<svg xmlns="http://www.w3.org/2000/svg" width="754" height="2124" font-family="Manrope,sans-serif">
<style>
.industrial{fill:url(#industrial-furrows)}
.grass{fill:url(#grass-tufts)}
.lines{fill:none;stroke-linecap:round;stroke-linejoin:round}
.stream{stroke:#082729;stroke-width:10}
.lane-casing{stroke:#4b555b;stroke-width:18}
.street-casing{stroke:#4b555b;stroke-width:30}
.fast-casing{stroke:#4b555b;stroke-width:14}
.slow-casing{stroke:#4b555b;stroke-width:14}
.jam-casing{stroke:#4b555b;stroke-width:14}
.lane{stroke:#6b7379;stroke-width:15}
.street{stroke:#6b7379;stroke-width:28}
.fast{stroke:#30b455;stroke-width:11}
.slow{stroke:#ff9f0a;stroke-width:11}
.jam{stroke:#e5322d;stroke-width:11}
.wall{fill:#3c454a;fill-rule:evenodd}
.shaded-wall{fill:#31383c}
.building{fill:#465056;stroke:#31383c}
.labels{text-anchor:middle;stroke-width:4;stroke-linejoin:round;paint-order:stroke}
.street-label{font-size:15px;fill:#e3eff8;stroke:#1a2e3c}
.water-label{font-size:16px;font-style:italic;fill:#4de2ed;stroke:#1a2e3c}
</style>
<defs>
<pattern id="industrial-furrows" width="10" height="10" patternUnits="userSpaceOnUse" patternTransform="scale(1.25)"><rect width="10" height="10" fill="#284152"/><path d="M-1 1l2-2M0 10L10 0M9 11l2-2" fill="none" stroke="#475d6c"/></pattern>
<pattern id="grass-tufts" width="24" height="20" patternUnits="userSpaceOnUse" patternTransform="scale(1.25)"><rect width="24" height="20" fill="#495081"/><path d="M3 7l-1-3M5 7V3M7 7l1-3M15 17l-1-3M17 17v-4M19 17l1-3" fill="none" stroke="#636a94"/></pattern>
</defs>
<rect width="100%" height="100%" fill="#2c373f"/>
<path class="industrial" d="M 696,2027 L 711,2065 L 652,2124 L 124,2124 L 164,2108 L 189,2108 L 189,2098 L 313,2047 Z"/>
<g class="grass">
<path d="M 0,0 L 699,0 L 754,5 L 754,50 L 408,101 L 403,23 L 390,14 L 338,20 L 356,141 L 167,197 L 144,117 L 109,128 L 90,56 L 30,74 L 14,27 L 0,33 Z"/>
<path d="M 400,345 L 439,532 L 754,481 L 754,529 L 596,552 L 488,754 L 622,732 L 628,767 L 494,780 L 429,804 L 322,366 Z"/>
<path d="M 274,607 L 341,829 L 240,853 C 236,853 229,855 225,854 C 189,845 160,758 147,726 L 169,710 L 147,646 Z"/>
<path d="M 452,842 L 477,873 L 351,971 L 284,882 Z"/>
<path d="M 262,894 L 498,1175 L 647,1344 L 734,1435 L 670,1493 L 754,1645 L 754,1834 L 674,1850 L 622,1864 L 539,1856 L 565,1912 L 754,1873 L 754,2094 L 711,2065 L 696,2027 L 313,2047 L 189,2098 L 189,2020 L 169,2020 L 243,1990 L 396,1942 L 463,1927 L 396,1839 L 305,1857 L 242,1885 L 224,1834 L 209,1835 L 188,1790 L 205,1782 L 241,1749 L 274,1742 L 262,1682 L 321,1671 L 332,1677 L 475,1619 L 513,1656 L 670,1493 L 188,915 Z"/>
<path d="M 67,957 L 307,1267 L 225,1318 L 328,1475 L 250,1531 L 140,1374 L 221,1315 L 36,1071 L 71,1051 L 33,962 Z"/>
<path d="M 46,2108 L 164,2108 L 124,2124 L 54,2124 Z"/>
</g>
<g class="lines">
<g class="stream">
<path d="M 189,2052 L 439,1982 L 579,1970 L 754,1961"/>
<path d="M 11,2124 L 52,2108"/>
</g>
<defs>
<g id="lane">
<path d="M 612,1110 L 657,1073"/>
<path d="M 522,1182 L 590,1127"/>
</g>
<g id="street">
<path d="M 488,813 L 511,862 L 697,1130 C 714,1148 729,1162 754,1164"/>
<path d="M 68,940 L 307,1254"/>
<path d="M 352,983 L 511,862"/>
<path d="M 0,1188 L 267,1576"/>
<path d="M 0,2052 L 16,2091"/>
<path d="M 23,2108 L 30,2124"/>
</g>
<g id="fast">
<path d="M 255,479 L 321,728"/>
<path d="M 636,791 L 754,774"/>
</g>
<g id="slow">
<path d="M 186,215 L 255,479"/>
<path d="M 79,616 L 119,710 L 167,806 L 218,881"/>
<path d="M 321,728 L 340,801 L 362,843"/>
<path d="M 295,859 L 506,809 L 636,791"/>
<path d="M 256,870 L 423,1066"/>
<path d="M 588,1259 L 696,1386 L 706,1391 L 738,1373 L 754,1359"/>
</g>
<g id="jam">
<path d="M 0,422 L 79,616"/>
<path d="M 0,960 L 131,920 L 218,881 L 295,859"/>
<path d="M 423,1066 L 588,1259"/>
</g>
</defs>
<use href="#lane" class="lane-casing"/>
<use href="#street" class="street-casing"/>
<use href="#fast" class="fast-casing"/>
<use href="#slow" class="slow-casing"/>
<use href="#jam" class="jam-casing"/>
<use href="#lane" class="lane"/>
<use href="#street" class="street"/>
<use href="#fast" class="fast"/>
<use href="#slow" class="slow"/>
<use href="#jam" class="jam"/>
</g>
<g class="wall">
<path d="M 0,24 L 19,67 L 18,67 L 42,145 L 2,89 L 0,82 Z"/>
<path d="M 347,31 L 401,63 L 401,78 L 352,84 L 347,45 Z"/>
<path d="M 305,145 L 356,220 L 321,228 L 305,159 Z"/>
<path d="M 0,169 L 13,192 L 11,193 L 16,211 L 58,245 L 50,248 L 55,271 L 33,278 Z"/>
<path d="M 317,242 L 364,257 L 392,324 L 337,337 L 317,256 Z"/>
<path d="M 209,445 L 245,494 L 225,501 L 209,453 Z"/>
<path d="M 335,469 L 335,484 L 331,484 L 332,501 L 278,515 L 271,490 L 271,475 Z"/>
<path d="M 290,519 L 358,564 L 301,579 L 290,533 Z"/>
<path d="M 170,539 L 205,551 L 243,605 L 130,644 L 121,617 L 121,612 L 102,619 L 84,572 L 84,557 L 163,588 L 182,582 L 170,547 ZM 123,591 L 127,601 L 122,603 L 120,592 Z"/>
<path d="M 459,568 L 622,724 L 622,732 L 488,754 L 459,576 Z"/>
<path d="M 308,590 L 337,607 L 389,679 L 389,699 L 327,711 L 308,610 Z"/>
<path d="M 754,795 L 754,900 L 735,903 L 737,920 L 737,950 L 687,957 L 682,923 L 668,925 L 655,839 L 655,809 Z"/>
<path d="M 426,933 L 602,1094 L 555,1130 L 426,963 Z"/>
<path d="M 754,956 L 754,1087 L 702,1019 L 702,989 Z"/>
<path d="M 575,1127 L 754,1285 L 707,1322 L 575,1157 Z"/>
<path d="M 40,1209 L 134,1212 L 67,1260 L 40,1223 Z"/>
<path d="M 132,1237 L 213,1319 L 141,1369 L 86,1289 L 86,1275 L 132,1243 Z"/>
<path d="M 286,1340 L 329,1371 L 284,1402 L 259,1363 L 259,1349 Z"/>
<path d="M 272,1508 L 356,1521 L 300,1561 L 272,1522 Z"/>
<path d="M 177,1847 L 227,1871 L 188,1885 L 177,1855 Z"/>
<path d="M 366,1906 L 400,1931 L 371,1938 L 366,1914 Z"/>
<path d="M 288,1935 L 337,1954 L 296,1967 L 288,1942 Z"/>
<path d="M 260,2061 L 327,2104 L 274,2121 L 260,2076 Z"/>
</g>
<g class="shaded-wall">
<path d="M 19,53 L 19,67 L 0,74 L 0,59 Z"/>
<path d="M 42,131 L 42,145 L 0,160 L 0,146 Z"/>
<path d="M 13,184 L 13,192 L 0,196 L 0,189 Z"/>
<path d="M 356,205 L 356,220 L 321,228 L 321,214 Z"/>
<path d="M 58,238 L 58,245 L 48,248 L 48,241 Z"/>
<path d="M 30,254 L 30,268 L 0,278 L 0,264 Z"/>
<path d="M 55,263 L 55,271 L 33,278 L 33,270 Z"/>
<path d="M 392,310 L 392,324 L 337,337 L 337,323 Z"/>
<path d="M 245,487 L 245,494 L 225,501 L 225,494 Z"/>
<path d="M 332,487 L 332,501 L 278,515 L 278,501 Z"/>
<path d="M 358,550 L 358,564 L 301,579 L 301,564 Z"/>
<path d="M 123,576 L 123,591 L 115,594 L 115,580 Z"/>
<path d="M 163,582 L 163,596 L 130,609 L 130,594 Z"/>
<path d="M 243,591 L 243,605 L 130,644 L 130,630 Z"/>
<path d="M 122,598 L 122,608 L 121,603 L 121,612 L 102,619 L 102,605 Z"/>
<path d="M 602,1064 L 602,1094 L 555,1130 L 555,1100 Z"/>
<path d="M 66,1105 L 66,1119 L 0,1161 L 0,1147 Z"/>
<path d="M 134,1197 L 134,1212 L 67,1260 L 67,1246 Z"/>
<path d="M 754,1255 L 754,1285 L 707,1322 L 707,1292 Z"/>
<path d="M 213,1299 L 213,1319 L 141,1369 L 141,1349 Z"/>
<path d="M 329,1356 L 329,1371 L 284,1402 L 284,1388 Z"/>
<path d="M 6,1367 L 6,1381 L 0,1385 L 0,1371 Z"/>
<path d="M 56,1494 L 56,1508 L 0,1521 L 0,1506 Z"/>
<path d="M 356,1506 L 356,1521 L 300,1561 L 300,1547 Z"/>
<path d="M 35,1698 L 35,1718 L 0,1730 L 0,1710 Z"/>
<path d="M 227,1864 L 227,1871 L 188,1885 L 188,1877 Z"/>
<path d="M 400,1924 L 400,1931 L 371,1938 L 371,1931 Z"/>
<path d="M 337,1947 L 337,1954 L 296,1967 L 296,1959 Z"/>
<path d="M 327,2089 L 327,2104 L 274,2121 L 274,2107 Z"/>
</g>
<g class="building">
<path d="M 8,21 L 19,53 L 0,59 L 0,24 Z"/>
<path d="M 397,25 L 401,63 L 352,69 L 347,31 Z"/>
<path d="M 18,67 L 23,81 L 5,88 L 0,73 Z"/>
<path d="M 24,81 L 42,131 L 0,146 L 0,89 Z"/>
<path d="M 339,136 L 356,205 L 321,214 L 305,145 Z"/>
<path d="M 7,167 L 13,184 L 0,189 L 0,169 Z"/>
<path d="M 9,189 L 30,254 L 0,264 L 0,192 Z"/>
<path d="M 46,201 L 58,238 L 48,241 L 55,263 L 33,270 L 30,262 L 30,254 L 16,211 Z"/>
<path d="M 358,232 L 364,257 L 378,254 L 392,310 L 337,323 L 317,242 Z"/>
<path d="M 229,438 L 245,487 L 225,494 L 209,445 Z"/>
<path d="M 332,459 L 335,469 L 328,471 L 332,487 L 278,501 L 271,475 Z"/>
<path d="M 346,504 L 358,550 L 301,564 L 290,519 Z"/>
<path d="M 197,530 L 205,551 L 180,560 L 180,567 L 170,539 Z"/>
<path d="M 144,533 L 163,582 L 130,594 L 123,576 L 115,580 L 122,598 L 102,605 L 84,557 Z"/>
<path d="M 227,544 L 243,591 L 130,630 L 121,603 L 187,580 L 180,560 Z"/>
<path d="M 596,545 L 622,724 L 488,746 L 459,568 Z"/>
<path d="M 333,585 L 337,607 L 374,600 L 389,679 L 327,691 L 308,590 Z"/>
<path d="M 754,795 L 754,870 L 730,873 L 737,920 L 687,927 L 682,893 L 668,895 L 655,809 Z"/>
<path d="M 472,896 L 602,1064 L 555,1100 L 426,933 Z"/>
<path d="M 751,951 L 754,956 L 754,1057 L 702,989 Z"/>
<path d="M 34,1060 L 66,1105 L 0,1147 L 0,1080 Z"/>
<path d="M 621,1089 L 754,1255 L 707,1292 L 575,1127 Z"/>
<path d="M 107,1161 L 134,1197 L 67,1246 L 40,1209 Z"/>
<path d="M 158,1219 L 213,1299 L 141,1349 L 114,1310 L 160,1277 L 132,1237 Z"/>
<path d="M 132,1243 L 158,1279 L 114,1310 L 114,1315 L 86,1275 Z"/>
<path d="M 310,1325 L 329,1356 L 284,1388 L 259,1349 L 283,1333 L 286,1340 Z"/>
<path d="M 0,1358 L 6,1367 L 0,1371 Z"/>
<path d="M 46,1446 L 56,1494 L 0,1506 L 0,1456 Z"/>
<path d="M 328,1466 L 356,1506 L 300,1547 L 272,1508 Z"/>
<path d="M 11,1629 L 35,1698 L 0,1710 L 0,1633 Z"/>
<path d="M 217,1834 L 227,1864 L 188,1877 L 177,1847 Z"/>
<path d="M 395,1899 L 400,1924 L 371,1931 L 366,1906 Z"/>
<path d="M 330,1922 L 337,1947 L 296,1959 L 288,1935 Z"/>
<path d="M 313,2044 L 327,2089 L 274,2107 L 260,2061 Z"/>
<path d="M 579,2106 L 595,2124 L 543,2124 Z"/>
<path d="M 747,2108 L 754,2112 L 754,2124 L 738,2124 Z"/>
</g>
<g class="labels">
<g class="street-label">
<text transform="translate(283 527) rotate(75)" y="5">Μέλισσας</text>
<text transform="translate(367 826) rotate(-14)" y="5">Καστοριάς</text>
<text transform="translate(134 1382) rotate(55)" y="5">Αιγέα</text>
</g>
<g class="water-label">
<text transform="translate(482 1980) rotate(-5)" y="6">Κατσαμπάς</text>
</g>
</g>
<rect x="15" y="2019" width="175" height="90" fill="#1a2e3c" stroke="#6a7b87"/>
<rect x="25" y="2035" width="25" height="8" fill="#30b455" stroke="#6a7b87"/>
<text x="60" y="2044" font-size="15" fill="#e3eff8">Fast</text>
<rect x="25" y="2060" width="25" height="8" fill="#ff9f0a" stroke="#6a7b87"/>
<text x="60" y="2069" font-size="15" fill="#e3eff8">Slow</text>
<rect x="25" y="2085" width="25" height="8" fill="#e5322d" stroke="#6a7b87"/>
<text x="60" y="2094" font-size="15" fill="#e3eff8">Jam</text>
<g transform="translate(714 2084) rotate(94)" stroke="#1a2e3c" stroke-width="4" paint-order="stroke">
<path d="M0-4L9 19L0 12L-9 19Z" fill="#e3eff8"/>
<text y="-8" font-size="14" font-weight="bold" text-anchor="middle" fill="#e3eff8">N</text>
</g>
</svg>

Problem requirements
Each line in the listing that contains "labels" should be returned.

Answer for the task
.labels{text-anchor:middle;stroke-width:4;stroke-linejoin:round;paint-order:stroke}
<g class="labels">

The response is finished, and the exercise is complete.